The reason these seemingly innocuous situations become worse injuries?

In most cases, you wouldn't be able to see the damage without a microscope, but each pitch thrown off a major-league mound takes a toll on the arm that released it.

Another reason the pitchers are given a chance to climb back on the mound is the human element. If the team and the doctors were to decide immediately on surgery, the player would be out for a lengthy DL stint, as well as a long, painful rehab process. If it's just forearm stiffness or soreness or something else, it would be a pointless surgery. If it's truly a ligament that needs surgery, the truth will out, as they say.
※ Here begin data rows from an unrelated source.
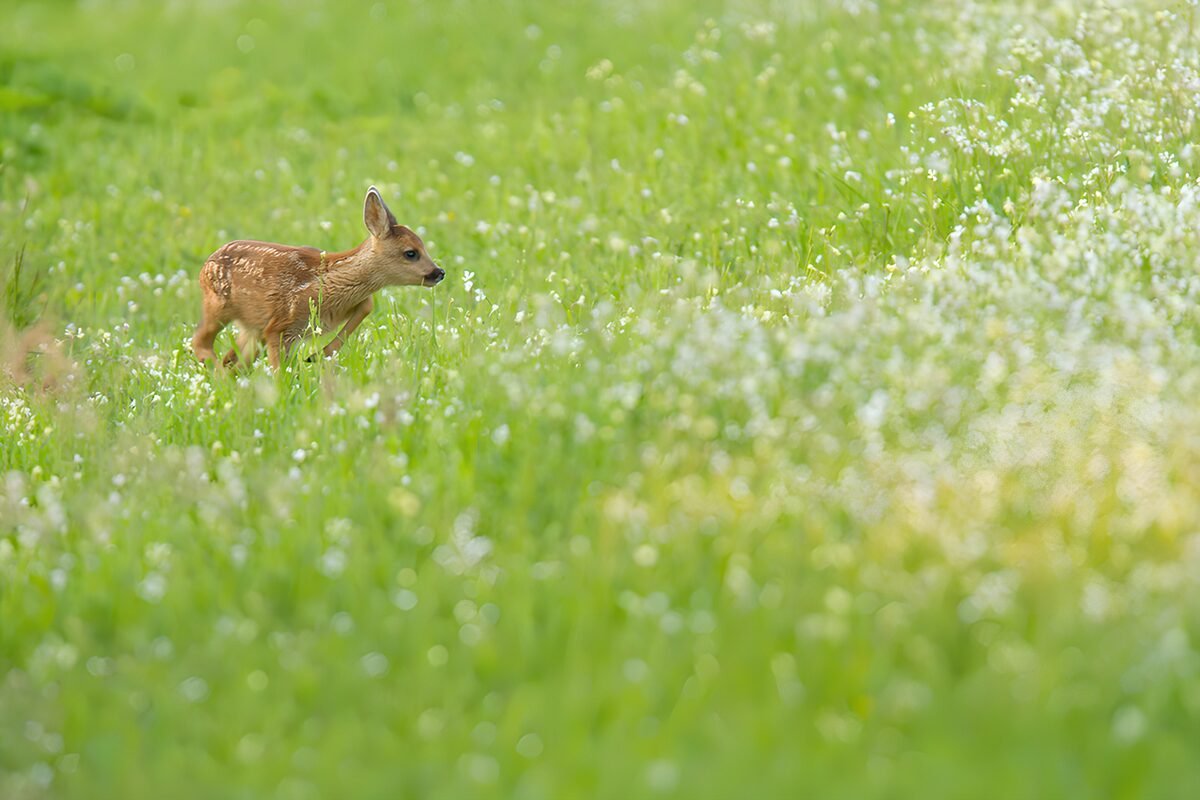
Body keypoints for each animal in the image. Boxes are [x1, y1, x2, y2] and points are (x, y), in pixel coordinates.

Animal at [191, 186, 444, 370]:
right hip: (218, 306)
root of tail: (205, 265)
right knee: (201, 343)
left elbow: (367, 305)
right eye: (411, 252)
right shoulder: (279, 325)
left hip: (250, 328)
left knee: (232, 360)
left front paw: (317, 355)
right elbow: (279, 371)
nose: (439, 272)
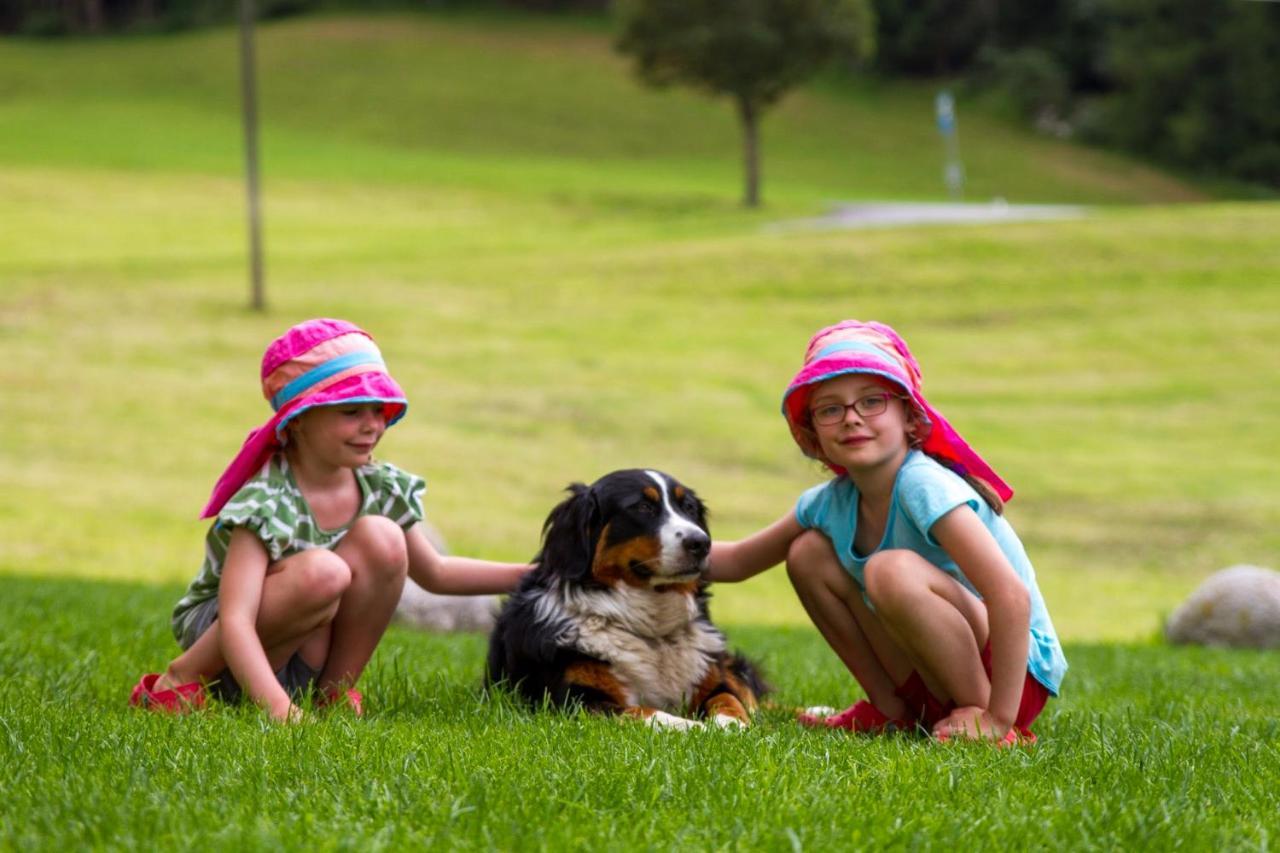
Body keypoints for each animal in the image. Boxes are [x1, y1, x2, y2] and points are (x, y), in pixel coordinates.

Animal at [483, 468, 762, 727]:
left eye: (689, 508)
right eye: (643, 507)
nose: (701, 543)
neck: (653, 634)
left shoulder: (710, 678)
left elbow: (728, 699)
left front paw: (732, 726)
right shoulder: (577, 701)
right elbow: (649, 712)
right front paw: (696, 728)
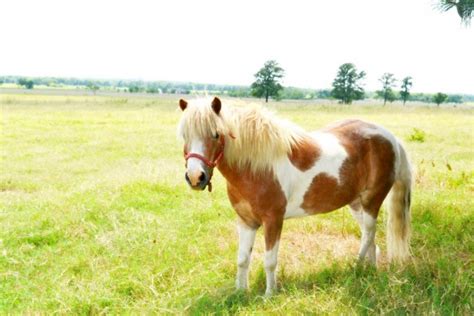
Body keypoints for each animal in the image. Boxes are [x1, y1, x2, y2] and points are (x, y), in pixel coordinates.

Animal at [177, 97, 412, 296]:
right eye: (184, 136)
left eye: (216, 134)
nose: (196, 177)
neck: (257, 166)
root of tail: (391, 138)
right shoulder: (246, 221)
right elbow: (242, 259)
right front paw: (240, 292)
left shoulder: (273, 220)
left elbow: (270, 261)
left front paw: (269, 295)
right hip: (356, 203)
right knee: (369, 236)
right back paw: (369, 270)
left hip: (373, 200)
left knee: (369, 233)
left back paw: (355, 267)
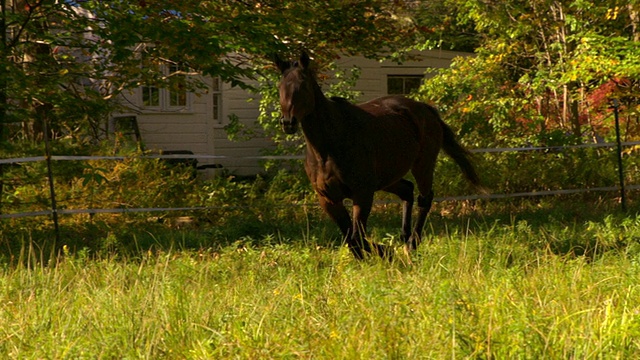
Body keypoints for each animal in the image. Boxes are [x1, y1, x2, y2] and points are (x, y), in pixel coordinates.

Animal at [276, 52, 480, 258]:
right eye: (280, 87)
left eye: (303, 85)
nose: (288, 123)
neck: (327, 149)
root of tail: (424, 108)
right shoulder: (328, 199)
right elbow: (351, 239)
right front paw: (384, 252)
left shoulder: (363, 193)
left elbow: (357, 237)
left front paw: (386, 252)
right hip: (388, 177)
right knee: (407, 190)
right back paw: (405, 237)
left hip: (423, 165)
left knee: (425, 198)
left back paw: (412, 243)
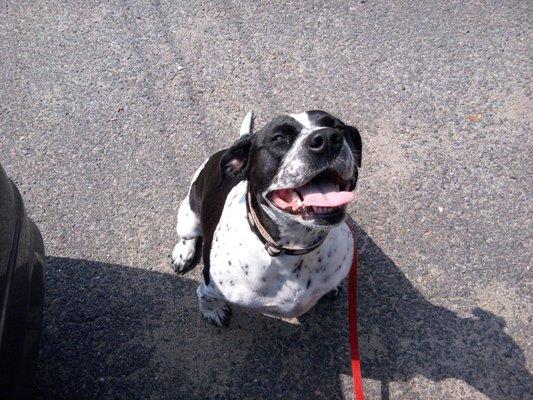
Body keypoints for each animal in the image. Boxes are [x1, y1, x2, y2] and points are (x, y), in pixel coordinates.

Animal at [170, 108, 362, 324]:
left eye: (338, 127)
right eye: (278, 138)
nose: (328, 138)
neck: (293, 248)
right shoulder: (211, 288)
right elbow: (203, 295)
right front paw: (212, 310)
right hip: (188, 218)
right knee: (189, 235)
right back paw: (183, 252)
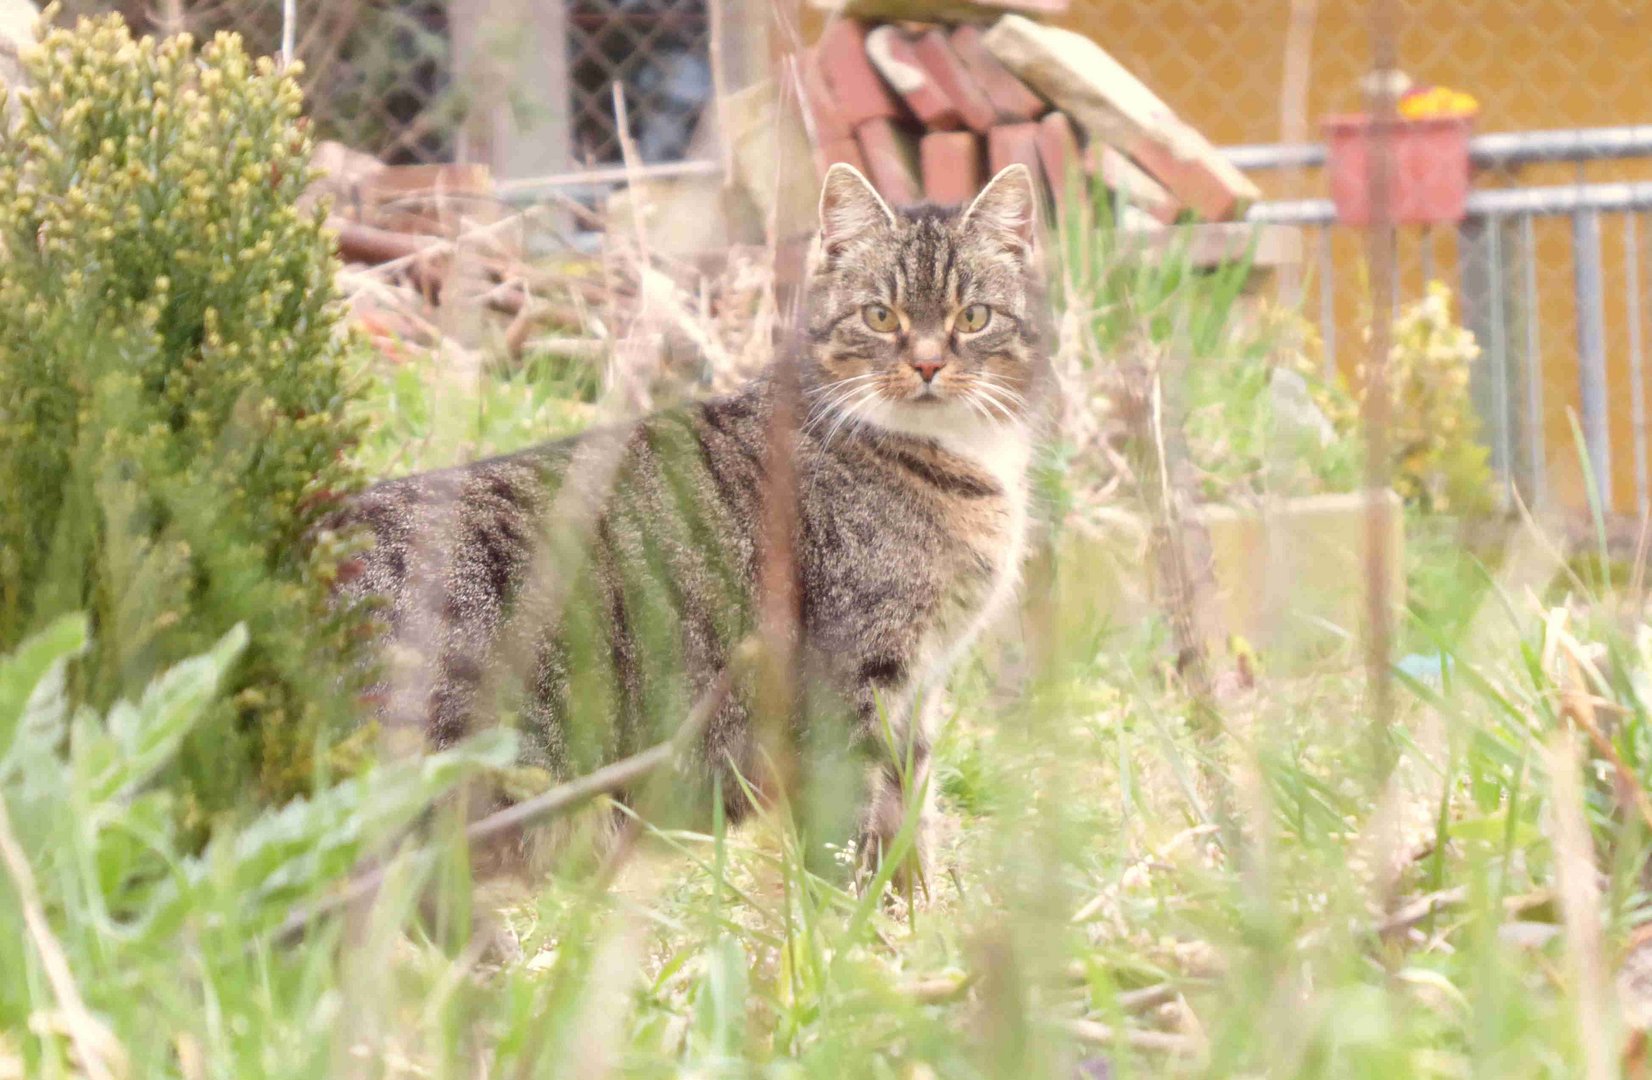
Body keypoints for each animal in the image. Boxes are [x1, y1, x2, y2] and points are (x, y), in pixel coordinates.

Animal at [341, 162, 1050, 878]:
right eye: (880, 316)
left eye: (973, 316)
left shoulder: (920, 689)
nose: (929, 364)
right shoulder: (848, 685)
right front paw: (843, 903)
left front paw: (908, 904)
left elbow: (909, 824)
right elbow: (845, 831)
As fans, we don't get to see the results of the MRIs and X-rays. We're not privvy to the descriptions of the pain the players give, the questions the trainers and doctors ask, and very few of us are trained to know how to diagnose problems and what to do next. (And I might add, those who are trained are smart enough to realize they shouldn't diagnose through their television sets.)

Is Kevin Rand a good or a bad trainer? I have no way of knowing, either way. But the people who hired him think he's doing a pretty good job and he's done it for a long time. I'm going to trust them.

So you know what? I, for one, resolve to completely step out of the back-seat training profession, and I hope you do, too.